Y ése temor es el que subyace cuándo conscientes de nuestra propia naturaleza, decimos, no soy digno. Como el centurión, queremos que Jesús actúe, que sane lo enfermo de nuestra casa. Pero muchas veces no consentimos, por esos falsos escrúpulos que nos corroen, que Cristo entre en plenitud en nuestra casa. Y Él lo respeta. Tanto es Su Amor, que, si le decimos “no entres en mi casa”, Él no lo hace. Tanta la Libertad concedida que incluso al negarle la entrada al mismo Dios a nuestro hogar, Él no entra.

Pero claro está, al final somos nosotros, los que irremediablemente, y como en la Comunión, nos acercamos a Cristo, y abrimos de par en par nuestra casa, nuestro corazón, nuestro Ser para que entre y no sane solo las partes enfermas, si no que, además, nos restaure en la Salud por siempre.

miércoles, 19 de junio de 2013

Non nobis, Domine, non nobis

"En el principio era el Verbo, y el Verbo era con Dios, y el Verbo era Dios. Este era en el principio con Dios. Todas las cosas por él fueron hechas" (Jn. 1:1-3).

Al principio fue Dios. Y el deseo de hacer camino. Y de salir corriendo sin mirar atrás, el buscar un sitio dónde ser una nueva persona. Renacer a una nueva vida, y que la anterior muriera, se convirtiera en un soplo de cenizas al viento.

Anduve, caminé. Y sigo en ello, por toda una vida. Hasta que el caminante se convierta en camino por el que otros transiten. Hacer caso de Pedro y dejar que sea otro el que te ciña. 

El camino no tiene por qué ser largo. O abrupto. O difícil. Pero sí te puedo asegurar que estará lleno de baches, tropezones, ampollas, cansancio. Y felicidad, encuentro, sorpresas, vida. Todo dependerá del guía que tomes, del mapa que sigas, de qué indicaciones obedezcas. De si pretendes atajar, vadear las partes que menos te gustan, menos te interesan. En resumidas cuentas todo depende de ti, de tu libertad. Porque es el  más precioso don que nos dieron a los hombres -amigo Sancho-, la libertad.
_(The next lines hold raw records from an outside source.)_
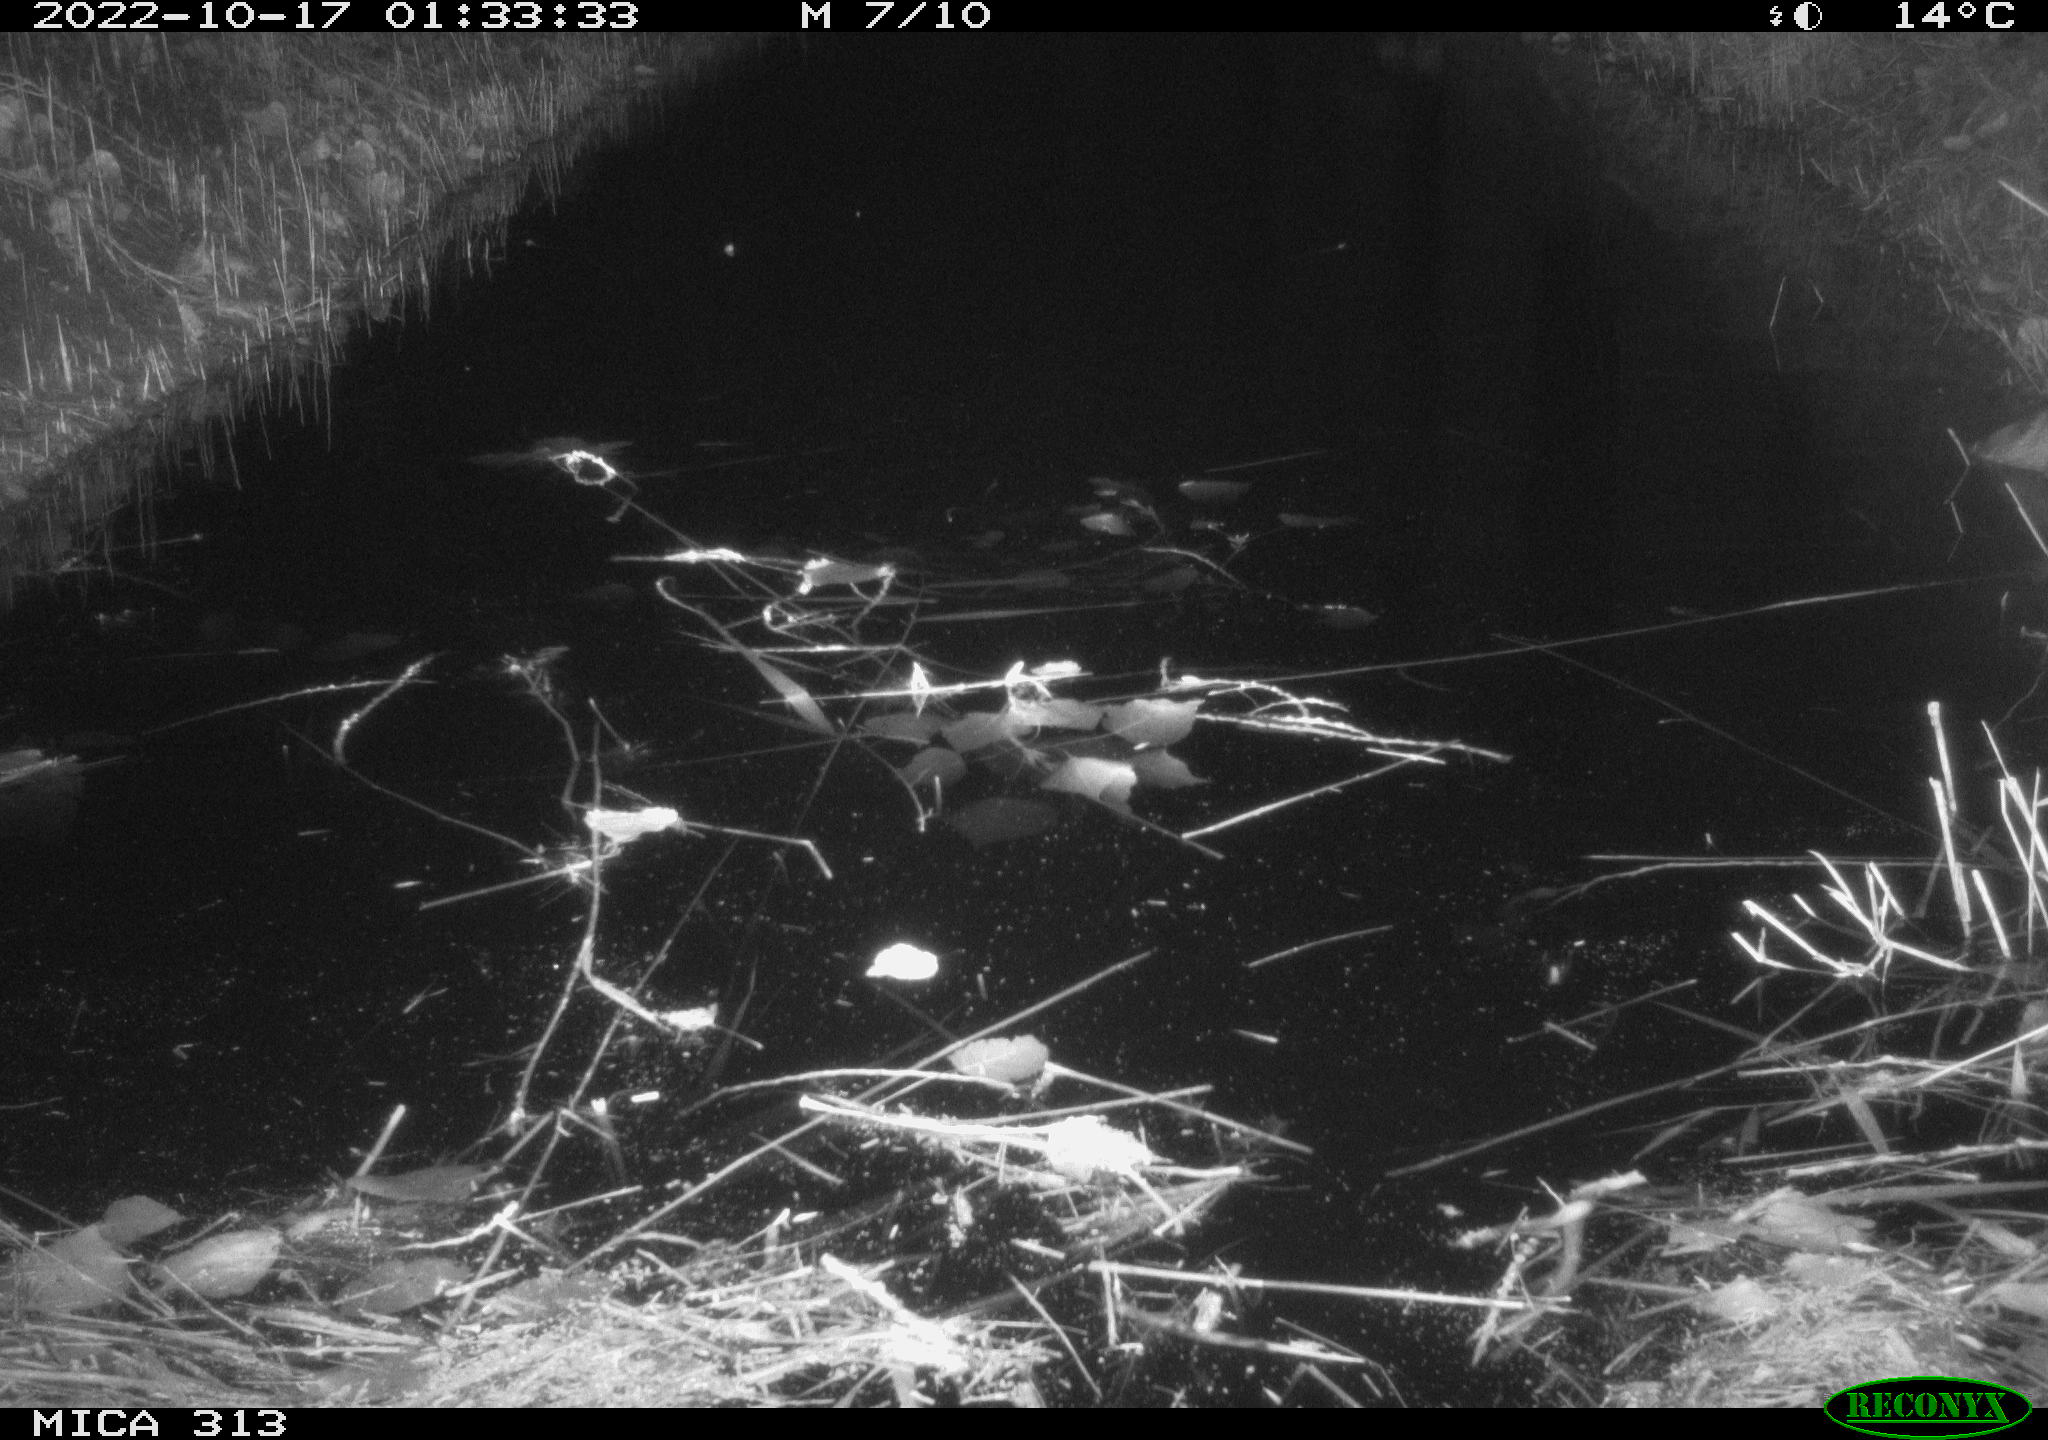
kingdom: Animalia
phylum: Chordata
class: Mammalia
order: Rodentia
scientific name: Rodentia
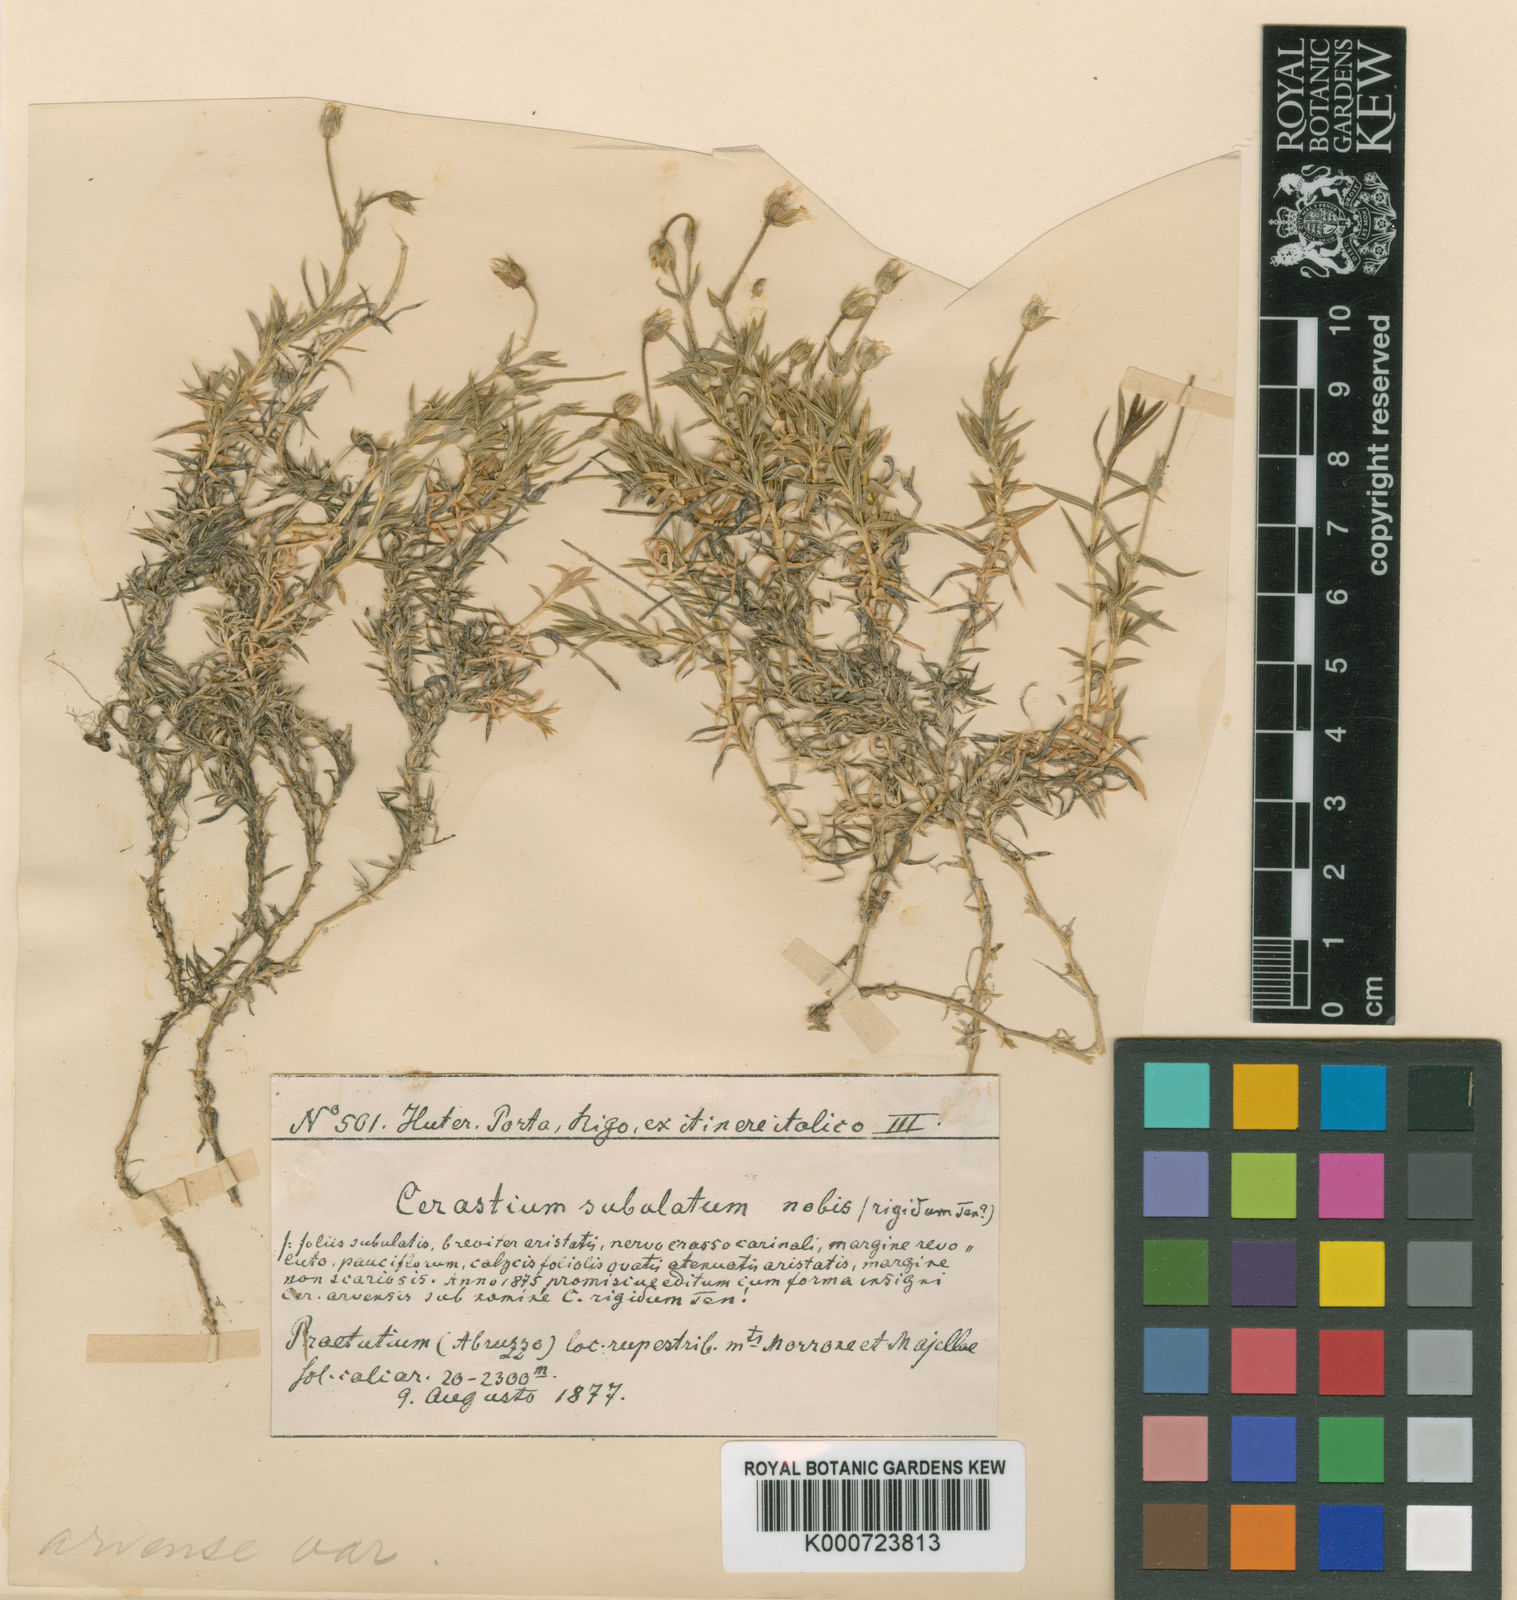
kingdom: Plantae
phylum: Tracheophyta
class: Magnoliopsida
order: Caryophyllales
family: Caryophyllaceae
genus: Cherleria
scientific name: Cherleria arctica
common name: Arctic sandwort
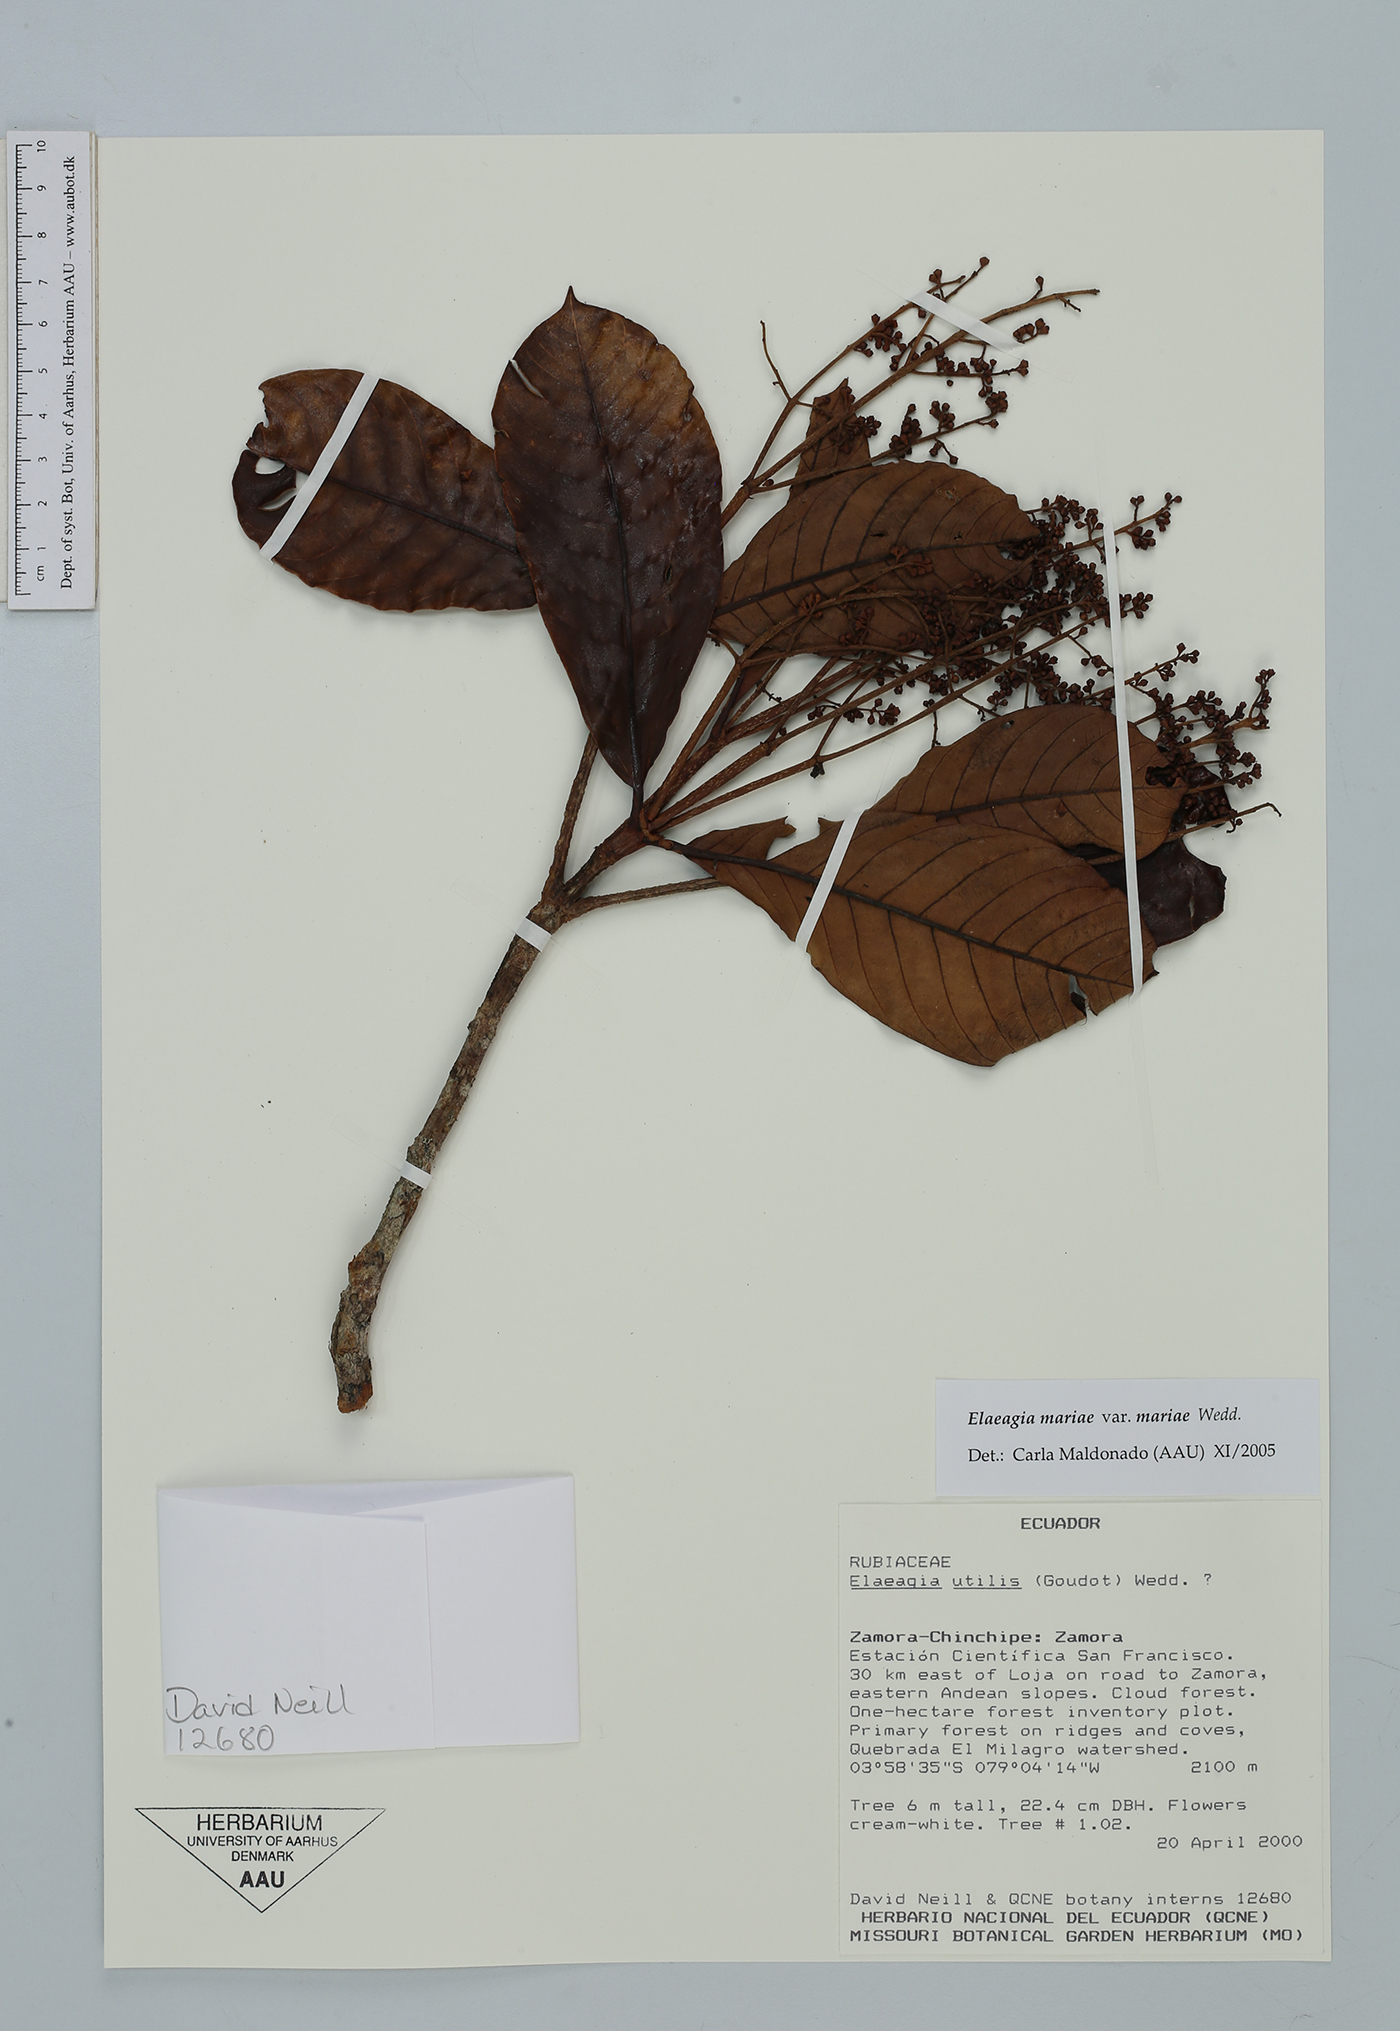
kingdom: Plantae
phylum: Tracheophyta
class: Magnoliopsida
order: Gentianales
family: Rubiaceae
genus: Elaeagia
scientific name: Elaeagia mariae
Nos fue dada, cuidado. Dada en el Amor del Padre, del Creador a su criatura. No es un derecho adquirido, algo que reclamar, algo que arrojar al prójimo, una valla que levantar frente a los demás. Soy libre, no invadas mi libertad. No hay mayor libertad que dejarse invadir, dejar que sea otro el que tome posesión de lo nuestro y vivirlo, construirlo, juntos.

Libres de caminar, libres de pararse. Libres para pasar de largo, o para detenerse y ayudar. Libres para elegir el Amor, y para elegir el odio. Libres porque somos amados. 

Y ésa es la Verdad que nos hace libres. Sabernos amados en todo momento, por nuestro Padre que está en el cielo. No pactes a la baja con verdades tipo Wikileaks, verdades de almacenar datos, verdades de poder enfrentarse contra el enemigo terreno, verdades para los hombres, para sus intereses, para sus egoísmos.

Al final será también Dios. Su Verdad, Su Libertad, Su Amor. Alfa y Omega.